A simple consistent hashing implementation in Python.
Latest commit 64fdd54 Dec 26, 2017
Type Name Latest commit message Commit time
Failed to load latest commit information.
app Dec 26, 2017
data_structures Dec 26, 2017
test Dec 26, 2017
util Dec 26, 2017

# consistent-hashing

A simple consistent hashing implementation in Python.

The underlying data structure (a BST) is also implemented from scratch. I also added a bunch of tests to test the addition and deletion of nodes.

This implementation can be improved by providing virtual nodes for each node for improved load balancing while distributing keys evenly to nodes.

Algorithm summary

Consistent hashing is a hashing technique that maps keys to nodes with the assumption that nodes may join and leave the system at random. The defining feature is that when a new node joins or an existing node leaves the system, only a small set of key-to-node assignments need to change.
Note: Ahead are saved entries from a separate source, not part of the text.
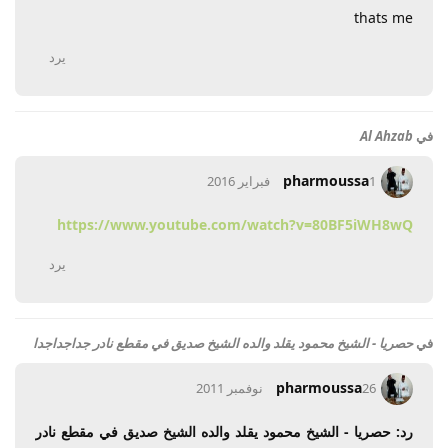
thats me
يرد
في
Al Ahzab
pharmoussa
1 فبراير 2016
https://www.youtube.com/watch?v=80BF5iWH8wQ
يرد
في
حصريا - الشيخ محمود يقلد والده الشيخ صديق في مقطع نادر جداجداجدا
pharmoussa
26 نوفمبر 2011
رد: حصريا - الشيخ محمود يقلد والده الشيخ صديق في مقطع نادر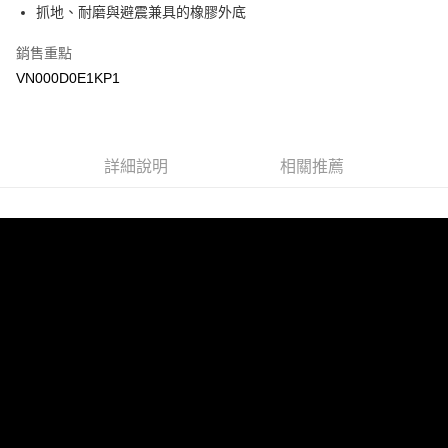
抓地、耐磨與避震兼具的橡膠外底
Google Pay
銷售重點
大哥付你分期
VN000D0E1KP1
相關說明
【大哥付你分期使用說明】
AFTEE先享後付
1.本服務由台灣大哥大提供，台灣大哥大用戶可立即使用無須另外申請。
2.付款方式選擇「大哥付你分期」，訂單成立後會自動跳轉到大哥付的交易
相關說明
詳細說明
相關推薦
流程，驗證手機門號後，選擇欲分期的期數、繳款截止日，確認付款後即完
【關於「AFTEE先享後付」】
成交易。
ATM付款
AFTEE先享後付是「在收到商品之後才付款」的支付方式。 讓您購物簡單
3.實際核准額度、可分期數及費用金額請依後續交易確認頁面所載為準。
便利好安心！
4.訂單成立30分鐘內，如未前往確認交易或遇審核未通過，訂單將自動取
１．簡單：不需註冊會員、不需綁卡、不需儲值。
運送方式
消。如遇「轉專審核」未通過狀況，表示未達大哥付你分期系統評分，恕無
２．便利：只要手機號碼，簡訊認證，即可結帳。
法說明評估內容。
３．安心：先確認商品／服務後，再付款。
全家取貨付款
【繳款方式說明】
1.分期款項不併入電信帳單，「大哥付你分期」於每月結算日後寄送繳費提
免運費
【「AFTEE先享後付」結帳流程】
醒簡訊。
１．於結帳方式選擇「AFTEE先享後付」後，將跳轉至「AFTEE先享後付」
2.透過簡訊連結打開帳單後，可選擇「超商條碼／台灣大直營門市／銀行轉
付款後全家取貨
結帳頁面，進行簡訊認證並確認金額後，即可完成結帳。
帳／街口支付／iPASS MONEY」等通路繳費。
２．訂單成立數日內，您將收到繳費通知簡訊。
免運費
３．收到繳費通知簡訊後14天內，點擊此簡訊中的連結，可透過四大超商／
【注意事項】
ATM／網路銀行／等多元方式進行付款，方視為交易完成。
萊爾富取貨付款
1.本服務係由「台灣大哥大股份有限公司」（以下簡稱本公司）所提供，讓
※ 請注意：結帳手續完成當下不需立刻繳費，但若您需要取消訂單，請聯絡
用戶於交易時，得透過本服務購買商品或服務，並由商店將買賣／分期付款
免運費
購買商品的店家。未經商家同意取消之訂單仍視為有效，需透過AFTEE先享
買賣價金債權讓與本公司後，依約使用本公司帳單繳交帳款。
後付繳納相關費用。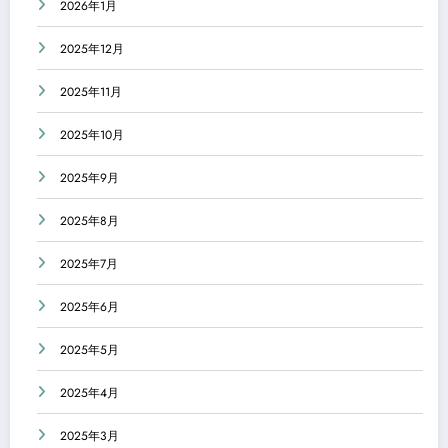
2026年1月
2025年12月
2025年11月
2025年10月
2025年9月
2025年8月
2025年7月
2025年6月
2025年5月
2025年4月
2025年3月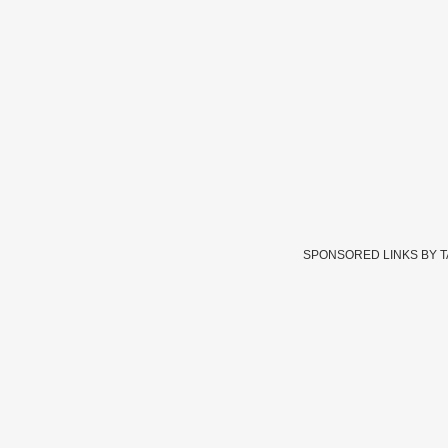
SPONSORED LINKS BY 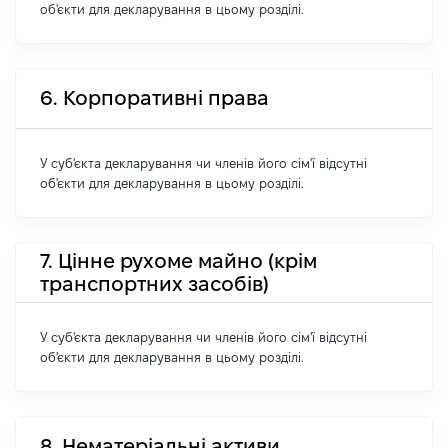
об'єкти для декларування в цьому розділі.
6. Корпоративні права
У суб'єкта декларування чи членів його сім'ї відсутні
об'єкти для декларування в цьому розділі.
7. Цінне рухоме майно (крім
транспортних засобів)
У суб'єкта декларування чи членів його сім'ї відсутні
об'єкти для декларування в цьому розділі.
8. Нематеріальні активи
If we have M keys and N nodes in our system, the expected number of key-to-node re-mapping is M/N in the event of a node addition or removal. This is a significant improvement from regular hashing, which would probably re-map almost all the keys when a node leaves or joins.
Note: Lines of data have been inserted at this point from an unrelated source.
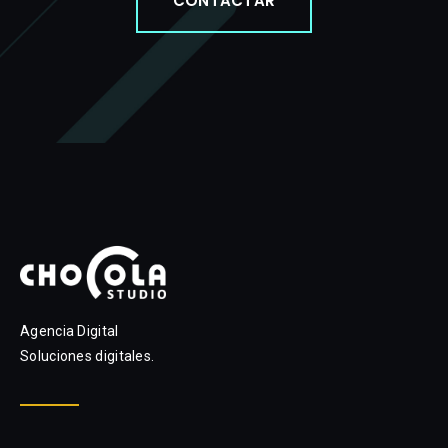
CONTACTAR
Agencia Digital
Soluciones digitales.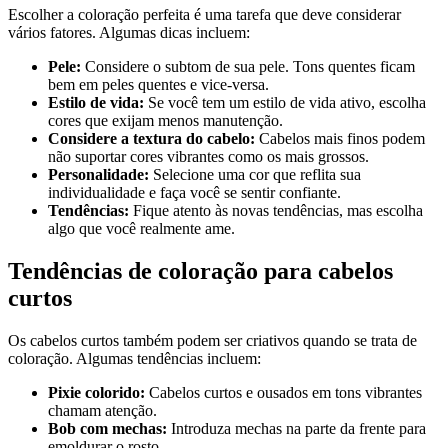
Escolher a coloração perfeita é uma tarefa que deve considerar
vários fatores. Algumas dicas incluem:
Pele:
Considere o subtom de sua pele. Tons quentes ficam
bem em peles quentes e vice-versa.
Estilo de vida:
Se você tem um estilo de vida ativo, escolha
cores que exijam menos manutenção.
Considere a textura do cabelo:
Cabelos mais finos podem
não suportar cores vibrantes como os mais grossos.
Personalidade:
Selecione uma cor que reflita sua
individualidade e faça você se sentir confiante.
Tendências:
Fique atento às novas tendências, mas escolha
algo que você realmente ame.
Tendências de coloração para cabelos
curtos
Os cabelos curtos também podem ser criativos quando se trata de
coloração. Algumas tendências incluem:
Pixie colorido:
Cabelos curtos e ousados em tons vibrantes
chamam atenção.
Bob com mechas:
Introduza mechas na parte da frente para
emoldurar o rosto.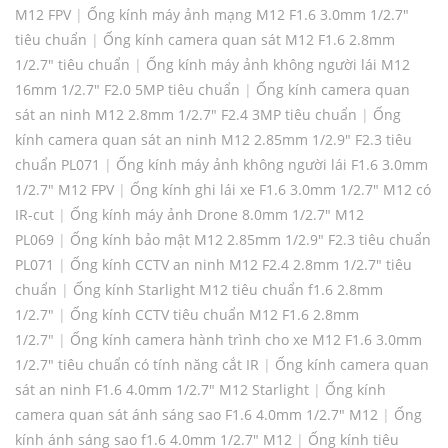
M12 FPV
|
Ống kính máy ảnh mạng M12 F1.6 3.0mm 1/2.7"
tiêu chuẩn
|
Ống kính camera quan sát M12 F1.6 2.8mm
1/2.7" tiêu chuẩn
|
Ống kính máy ảnh không người lái M12
16mm 1/2.7" F2.0 5MP tiêu chuẩn
|
Ống kính camera quan
sát an ninh M12 2.8mm 1/2.7" F2.4 3MP tiêu chuẩn
|
Ống
kính camera quan sát an ninh M12 2.85mm 1/2.9" F2.3 tiêu
chuẩn PL071
|
Ống kính máy ảnh không người lái F1.6 3.0mm
1/2.7" M12 FPV
|
Ống kính ghi lái xe F1.6 3.0mm 1/2.7" M12 có
IR-cut
|
Ống kính máy ảnh Drone 8.0mm 1/2.7" M12
PL069
|
Ống kính bảo mật M12 2.85mm 1/2.9" F2.3 tiêu chuẩn
PL071
|
Ống kính CCTV an ninh M12 F2.4 2.8mm 1/2.7" tiêu
chuẩn
|
Ống kính Starlight M12 tiêu chuẩn f1.6 2.8mm
1/2.7"
|
Ống kính CCTV tiêu chuẩn M12 F1.6 2.8mm
1/2.7"
|
Ống kính camera hành trình cho xe M12 F1.6 3.0mm
1/2.7" tiêu chuẩn có tính năng cắt IR
|
Ống kính camera quan
sát an ninh F1.6 4.0mm 1/2.7" M12 Starlight
|
Ống kính
camera quan sát ánh sáng sao F1.6 4.0mm 1/2.7" M12
|
Ống
kính ánh sáng sao f1.6 4.0mm 1/2.7" M12
|
Ống kính tiêu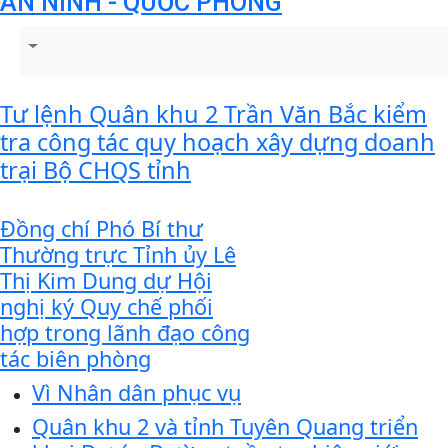
AN NINH - QUỐC PHÒNG
Tư lệnh Quân khu 2 Trần Văn Bắc kiểm
tra công tác quy hoạch xây dựng doanh
trại Bộ CHQS tỉnh
Đồng chí Phó Bí thư
Thường trực Tỉnh ủy Lê
Thị Kim Dung dự Hội
nghị ký Quy chế phối
hợp trong lãnh đạo công
tác biên phòng
Vì Nhân dân phục vụ
Quân khu 2 và tỉnh Tuyên Quang triển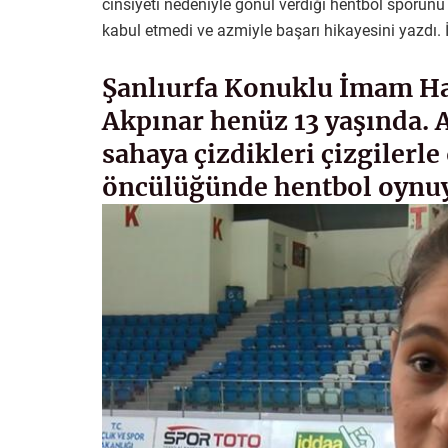
cinsiyeti nedeniyle gönül verdiği hentbol sporunu y
kabul etmedi ve azmiyle başarı hikayesini yazdı. 
Şanlıurfa Konuklu İmam Ha
Akpınar henüz 13 yaşında. 
sahaya çizdikleri çizgiler
öncülüğünde hentbol oynu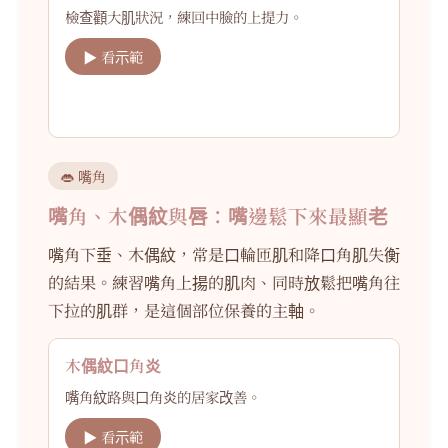
檢查顴大肌狀況，練回中臉的上提力。
▶ 看示範
👄 嘴角
嘴角、木偶紋與唇：嘴邊鬆下來最顯老
嘴角下垂、木偶紋，常是口輪匝肌和降口角肌失衡
的結果。練習嘴角上揚的肌肉、同時放鬆把嘴角往
下拉的肌群，是這個部位保養的主軸。
木偶紋口角炎
嘴角紋路與口角炎的居家改善。
▶ 看示範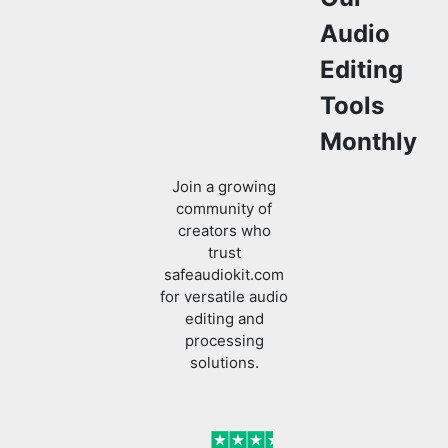
Tools
Monthly
Join a growing
community of
creators who
trust
safeaudiokit.com
for versatile audio
editing and
processing
solutions.
Verified
I was looking to edit
my audio files and
found SafeAudioKit
Previous slide
Next slide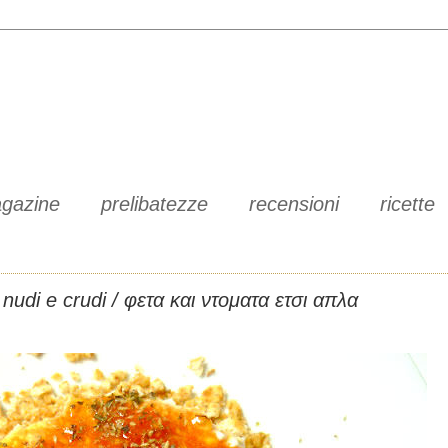
gazine
prelibatezze
recensioni
ricette
nudi e crudi / φετα και ντοματα ετσι απλα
In traditional hashing we have a fixed number of bins or buckets where we place our keys in. In consistent hashing we remove this limitation of a fixed number of bins. Instead, we hash the keys to a virtually unlimited integer space and place our bins randomly throughout the same integer space. The bin that is closest to a hashed key in a clockwise direction is our target bin for the key!
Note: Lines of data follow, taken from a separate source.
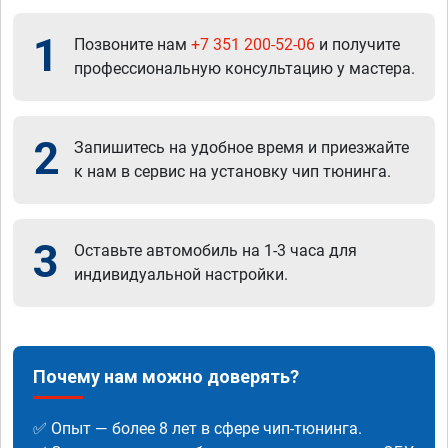
1
Позвоните нам
+7 351 200-52-06
и получите
профессиональную консультацию у мастера.
2
Запишитесь на удобное время и приезжайте
к нам в сервис на установку чип тюнинга.
3
Оставьте автомобиль на 1-3 часа для
индивидуальной настройки.
Почему нам можно доверять?
✅ Опыт — более 8 лет в сфере чип-тюнинга.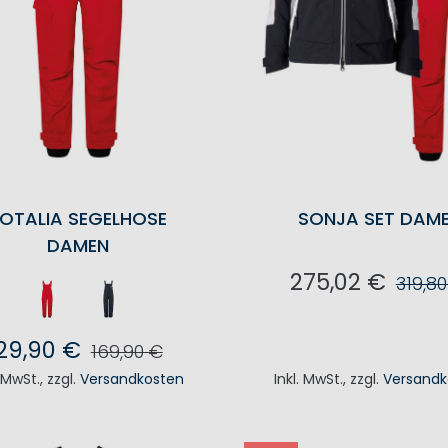
OTALIA SEGELHOSE
SONJA SET DAM
DAMEN
275,02 €
319,8
IN DEN WAREN
29,90 €
169,90 €
. MwSt.
,
zzgl.
Versandkosten
Inkl. MwSt.
,
zzgl.
Versandk
N DEN WARENKORB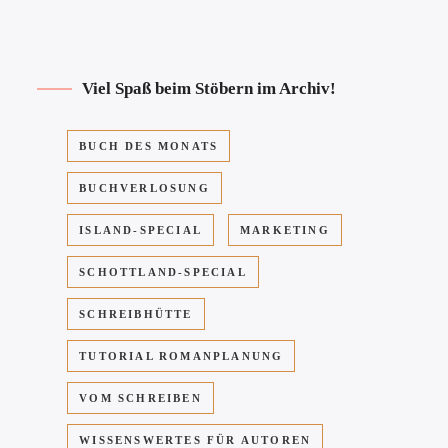
Viel Spaß beim Stöbern im Archiv!
BUCH DES MONATS
BUCHVERLOSUNG
ISLAND-SPECIAL
MARKETING
SCHOTTLAND-SPECIAL
SCHREIBHÜTTE
TUTORIAL ROMANPLANUNG
VOM SCHREIBEN
WISSENSWERTES FÜR AUTOREN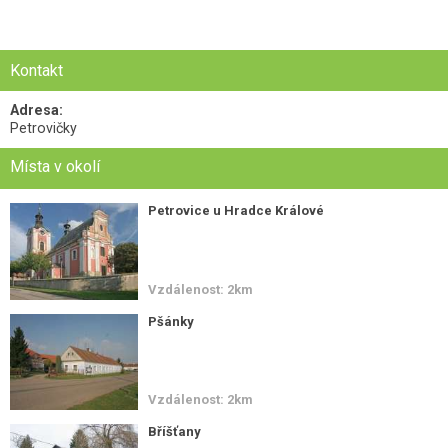
Kontakt
Adresa:
Petrovičky
Místa v okolí
Petrovice u Hradce Králové
Vzdálenost: 2km
Pšánky
Vzdálenost: 2km
Bříšťany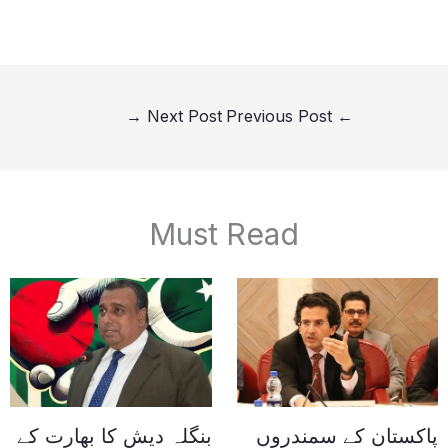
→
Next Post
Previous Post
←
Must Read
پاکستان کے سمندروں
بنگلہ دیش کا بھارت کے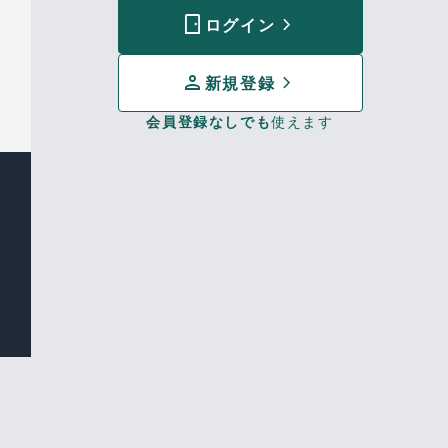
sensor_door
chevron_forward
ログイン
person
chevron_forward
新規登録
会員登録なしでも
使えます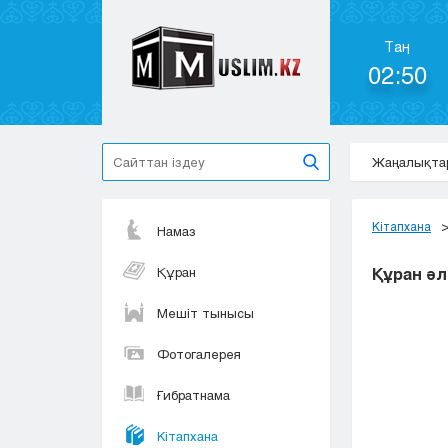
Таң
02:50
Жаңалықта
Кітапхана
Намаз
Құран
Құран әл
Мешіт тынысы
Фотогалерея
Ғибратнама
Кітапхана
Brief description of how consistent hashing works:

1. All keys and nodes are mapped to the same integer space (typically between -2^64 and 2^64, or something like that).
2. If we have N nodes, they are assigned IDs which are essentially the hash numbers of their names.
3. If we have M keys, they hashed to the integer space where the nodes are already mapped to.
4. If a key's hashed number matches a node's ID, then we trivially return the node [ID]. Otherwise, we find the next node ID greater than the key's hash value. If no such node ID were found within the range's positive end, we wrap around and return the node ID with the smallest value. Thus we basically form a ring of nodes in the system.
5. When a new node is added to the system it is placed in the hash ring according to it's ID (which is the hash value of it's name). All nodes between it's ID and it's previous node's ID are then re-mapped to this node. So, the only node that is affected in the process is the node immediately after this new node in the ring. Some of the keys that would point to that next node will now point to the newly added node. The expected number of keys moved around is M/N.
6. Similarly, when a node leaves the system, all the keys between the leaving node and the node immediately preceeding it are re-mapped to the node immediately following the leaving node in the ring. Again, expected number of keys moved around is M/N.

Implementation summary

The key ingredient in implementing the consistent hashing algorithm is using an efficient data structure to quickly look up the number that is equal to or greater than the key's hash value. One such data structure is the binary search tree (BST). A BST can store all the node IDs of existing nodes. When a key needs to be mapped to a node, we simply hash the key and look up the node ID nearest to the hash value of the key.

Slightly-modified BST

The binary search tree we've used needed a little modification from the standard implementation to make it act like a sorted ring of values. When looking up a value, if we reach the end of the BST and no target node was found we needed to wrap around and return the first node.